# Supplied information
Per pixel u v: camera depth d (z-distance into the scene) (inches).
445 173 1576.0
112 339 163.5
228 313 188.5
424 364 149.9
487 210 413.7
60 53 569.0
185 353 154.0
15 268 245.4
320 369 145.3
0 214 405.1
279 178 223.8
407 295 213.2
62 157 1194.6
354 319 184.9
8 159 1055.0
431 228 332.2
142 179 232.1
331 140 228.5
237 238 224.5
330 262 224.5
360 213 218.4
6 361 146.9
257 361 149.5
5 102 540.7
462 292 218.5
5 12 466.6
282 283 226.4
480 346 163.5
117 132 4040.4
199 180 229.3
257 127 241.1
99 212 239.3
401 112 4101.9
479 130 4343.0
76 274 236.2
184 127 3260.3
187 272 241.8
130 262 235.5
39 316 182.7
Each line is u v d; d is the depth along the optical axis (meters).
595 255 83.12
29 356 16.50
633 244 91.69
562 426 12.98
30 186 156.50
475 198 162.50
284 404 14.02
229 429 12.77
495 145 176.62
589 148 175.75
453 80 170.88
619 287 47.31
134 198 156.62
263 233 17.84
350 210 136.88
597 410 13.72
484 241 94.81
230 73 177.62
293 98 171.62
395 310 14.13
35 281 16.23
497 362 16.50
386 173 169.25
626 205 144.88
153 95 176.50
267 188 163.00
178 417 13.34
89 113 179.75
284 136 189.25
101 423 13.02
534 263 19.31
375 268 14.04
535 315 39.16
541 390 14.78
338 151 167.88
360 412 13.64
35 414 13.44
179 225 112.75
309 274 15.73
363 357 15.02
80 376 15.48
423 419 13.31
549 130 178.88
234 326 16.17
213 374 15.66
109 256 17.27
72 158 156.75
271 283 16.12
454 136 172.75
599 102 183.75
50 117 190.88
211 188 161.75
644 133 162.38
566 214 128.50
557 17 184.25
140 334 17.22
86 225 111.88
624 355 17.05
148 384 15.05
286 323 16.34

# Task to carry out
Could you reproduce exactly the lines of the entries above, from the one with "431 228 332.2" through the one with "86 225 111.88", and nothing else?

# Result below
431 228 332.2
142 179 232.1
331 140 228.5
237 238 224.5
330 262 224.5
360 213 218.4
6 361 146.9
257 361 149.5
5 102 540.7
462 292 218.5
5 12 466.6
282 283 226.4
480 346 163.5
117 132 4040.4
199 180 229.3
257 127 241.1
99 212 239.3
401 112 4101.9
479 130 4343.0
76 274 236.2
184 127 3260.3
187 272 241.8
130 262 235.5
39 316 182.7
Each line is u v d; d is the depth along the optical axis (meters).
595 255 83.12
29 356 16.50
633 244 91.69
562 426 12.98
30 186 156.50
475 198 162.50
284 404 14.02
229 429 12.77
495 145 176.62
589 148 175.75
453 80 170.88
619 287 47.31
134 198 156.62
263 233 17.84
350 210 136.88
597 410 13.72
484 241 94.81
230 73 177.62
293 98 171.62
395 310 14.13
35 281 16.23
497 362 16.50
386 173 169.25
626 205 144.88
153 95 176.50
267 188 163.00
178 417 13.34
89 113 179.75
284 136 189.25
101 423 13.02
534 263 19.31
375 268 14.04
535 315 39.16
541 390 14.78
338 151 167.88
360 412 13.64
35 414 13.44
179 225 112.75
309 274 15.73
363 357 15.02
80 376 15.48
423 419 13.31
549 130 178.88
234 326 16.17
213 374 15.66
109 256 17.27
72 158 156.75
271 283 16.12
454 136 172.75
599 102 183.75
50 117 190.88
211 188 161.75
644 133 162.38
566 214 128.50
557 17 184.25
140 334 17.22
86 225 111.88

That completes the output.